現在想來,當時她就知道沒有下一次了吧。而自己摘下套的時候持有的心情是哪種不甘呢?是沒能完成一件事的挫敗,還是沒成功發生關系的遺憾,還是錯失了她初夜的悔恨?
明明都頂進去了小半個頭了,她一直喊痛,他便退了出來,之后怎么做她都在叫疼……
辛越伸手進了自己的內褲里,回憶著安云暄痛楚的神情,她挺立的乳頭,他的龜頭被她的穴口緊咬的感覺……他不明白自己為什么要想著她自瀆,也不知道遇到“安云暄”之后自己心里那股酸澀從何而來。

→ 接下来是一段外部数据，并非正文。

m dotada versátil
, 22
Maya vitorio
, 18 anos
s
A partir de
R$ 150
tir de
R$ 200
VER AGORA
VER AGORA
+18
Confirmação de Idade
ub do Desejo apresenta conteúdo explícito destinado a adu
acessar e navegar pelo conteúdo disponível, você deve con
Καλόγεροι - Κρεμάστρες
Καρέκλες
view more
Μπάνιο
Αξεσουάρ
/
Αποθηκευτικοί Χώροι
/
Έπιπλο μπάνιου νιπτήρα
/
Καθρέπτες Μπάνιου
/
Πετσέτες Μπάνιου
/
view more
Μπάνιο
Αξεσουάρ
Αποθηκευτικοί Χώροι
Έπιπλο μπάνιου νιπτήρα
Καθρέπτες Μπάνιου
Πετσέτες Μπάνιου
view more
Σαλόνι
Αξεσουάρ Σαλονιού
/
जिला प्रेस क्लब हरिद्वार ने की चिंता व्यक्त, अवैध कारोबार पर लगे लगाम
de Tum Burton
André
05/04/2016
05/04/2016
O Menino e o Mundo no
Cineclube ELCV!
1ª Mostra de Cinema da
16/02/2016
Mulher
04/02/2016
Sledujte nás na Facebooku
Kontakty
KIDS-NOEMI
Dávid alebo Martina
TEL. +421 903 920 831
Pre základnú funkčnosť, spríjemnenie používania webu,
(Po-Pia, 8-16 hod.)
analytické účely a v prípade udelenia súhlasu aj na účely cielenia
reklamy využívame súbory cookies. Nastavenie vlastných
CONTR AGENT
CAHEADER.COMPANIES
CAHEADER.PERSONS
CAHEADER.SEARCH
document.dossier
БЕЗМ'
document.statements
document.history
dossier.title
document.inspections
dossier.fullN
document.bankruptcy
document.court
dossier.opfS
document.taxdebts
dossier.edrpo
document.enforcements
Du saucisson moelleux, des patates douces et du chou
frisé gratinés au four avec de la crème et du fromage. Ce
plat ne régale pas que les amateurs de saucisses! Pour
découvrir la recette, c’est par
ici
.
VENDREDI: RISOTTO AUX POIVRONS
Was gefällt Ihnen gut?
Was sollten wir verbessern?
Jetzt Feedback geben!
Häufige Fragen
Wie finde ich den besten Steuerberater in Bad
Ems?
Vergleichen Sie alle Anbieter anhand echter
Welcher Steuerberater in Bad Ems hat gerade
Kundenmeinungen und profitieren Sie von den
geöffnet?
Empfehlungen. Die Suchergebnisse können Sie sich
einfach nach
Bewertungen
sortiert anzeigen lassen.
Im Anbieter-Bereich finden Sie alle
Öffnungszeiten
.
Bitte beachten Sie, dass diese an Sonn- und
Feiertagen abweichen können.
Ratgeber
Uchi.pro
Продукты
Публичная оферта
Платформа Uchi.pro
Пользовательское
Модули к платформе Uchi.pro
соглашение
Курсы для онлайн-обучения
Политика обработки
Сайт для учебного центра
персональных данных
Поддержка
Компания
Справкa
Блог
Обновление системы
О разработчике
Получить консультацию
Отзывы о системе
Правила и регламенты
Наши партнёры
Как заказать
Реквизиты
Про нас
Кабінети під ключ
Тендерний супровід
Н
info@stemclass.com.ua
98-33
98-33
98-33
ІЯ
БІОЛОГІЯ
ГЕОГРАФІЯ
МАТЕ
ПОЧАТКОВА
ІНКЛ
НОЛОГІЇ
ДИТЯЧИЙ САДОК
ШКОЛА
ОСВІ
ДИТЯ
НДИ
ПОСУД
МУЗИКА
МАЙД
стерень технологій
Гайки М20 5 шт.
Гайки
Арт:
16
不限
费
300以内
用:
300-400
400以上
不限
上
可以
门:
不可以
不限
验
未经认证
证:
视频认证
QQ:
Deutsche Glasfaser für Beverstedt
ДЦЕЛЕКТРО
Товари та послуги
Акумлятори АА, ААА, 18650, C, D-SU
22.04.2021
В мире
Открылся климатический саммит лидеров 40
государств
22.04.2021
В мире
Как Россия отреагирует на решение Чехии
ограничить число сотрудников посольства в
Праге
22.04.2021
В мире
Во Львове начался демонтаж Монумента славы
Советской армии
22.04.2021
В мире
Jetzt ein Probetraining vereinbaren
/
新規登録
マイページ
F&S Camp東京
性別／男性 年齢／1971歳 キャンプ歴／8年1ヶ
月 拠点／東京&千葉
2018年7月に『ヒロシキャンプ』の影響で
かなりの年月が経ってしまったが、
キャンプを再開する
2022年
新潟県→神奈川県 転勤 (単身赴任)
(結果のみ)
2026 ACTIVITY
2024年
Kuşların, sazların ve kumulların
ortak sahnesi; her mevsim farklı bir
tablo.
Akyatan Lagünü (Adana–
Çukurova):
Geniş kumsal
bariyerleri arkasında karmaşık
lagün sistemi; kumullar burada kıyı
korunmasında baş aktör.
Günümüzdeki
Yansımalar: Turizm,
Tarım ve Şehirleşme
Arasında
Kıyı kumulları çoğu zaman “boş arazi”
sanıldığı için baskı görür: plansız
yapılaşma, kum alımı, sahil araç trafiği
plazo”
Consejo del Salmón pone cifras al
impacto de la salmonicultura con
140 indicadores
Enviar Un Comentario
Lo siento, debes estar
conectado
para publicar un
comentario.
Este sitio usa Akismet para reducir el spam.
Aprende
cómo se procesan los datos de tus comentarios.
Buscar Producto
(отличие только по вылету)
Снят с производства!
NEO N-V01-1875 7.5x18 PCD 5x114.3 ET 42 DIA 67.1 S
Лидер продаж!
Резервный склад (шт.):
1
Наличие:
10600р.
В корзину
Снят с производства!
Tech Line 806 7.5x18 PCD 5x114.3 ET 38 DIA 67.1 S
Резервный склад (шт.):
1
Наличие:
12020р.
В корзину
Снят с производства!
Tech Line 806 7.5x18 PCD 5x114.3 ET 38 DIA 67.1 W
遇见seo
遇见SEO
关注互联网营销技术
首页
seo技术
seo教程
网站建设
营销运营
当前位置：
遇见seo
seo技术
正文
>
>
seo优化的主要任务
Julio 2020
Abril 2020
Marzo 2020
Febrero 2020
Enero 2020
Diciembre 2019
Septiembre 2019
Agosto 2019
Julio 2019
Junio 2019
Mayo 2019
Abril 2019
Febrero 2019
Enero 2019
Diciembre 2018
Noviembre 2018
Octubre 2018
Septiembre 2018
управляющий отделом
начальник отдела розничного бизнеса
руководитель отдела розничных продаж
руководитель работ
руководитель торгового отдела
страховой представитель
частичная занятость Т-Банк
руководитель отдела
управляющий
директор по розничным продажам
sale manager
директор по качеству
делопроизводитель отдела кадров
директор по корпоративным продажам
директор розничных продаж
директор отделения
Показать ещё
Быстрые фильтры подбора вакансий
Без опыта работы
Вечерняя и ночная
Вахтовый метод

說到底,這幾年梗在心里的那個障礙究竟是什么,導致他抗拒和別人展開一段新的戀情。
他一直對自己說,區區一個謝金妹不至于的,他不是在大費周章地尋找她的動向,只是想要那個女人給一個說法,解釋她的不告而別。這種說法在重逢安云暄之后不攻自破。
精液排出體外,排解不了他的難受。
辛越起身收拾殘局,聽到門鎖的感應聲,是莊翊回來了。
“沒睡?”莊翊去他房間無需經過辛越這兒,他是特意過來的。
“還早。”去掉他心里的那些意淫,辛越也不想剛手淫完就和家人聊上天。
莊翊直奔主題:“我聽云暄說了,你們以前的事。”
“哦。”辛越沒什么表情,“你介意?我跟她沒什么的。”
“我沒說有什么啊。”莊翊很平靜,“你白天問我的那個問題,我要修改一下答案了,我和云暄打算過幾天就去領證。”
“哦。”辛越揣摩了一下,這是專程告知還是現任對前任的示威,不管是哪個都不像莊翊的行事風格,“那你有給她她想要的一切了嗎?”
這是辛越式的反唇相譏,是保留在他的性格里的習慣,沒過腦子就說了出來,莊翊卻停頓了一下。
“會有的,辛越,你可以做一個見證者。”莊翊說,“你來做伴郎吧。我跟你爸說說,領完證婚禮找個日子盡快辦了。”
到那時候安云暄想要的性和她想要逃離的家庭,都能成真了。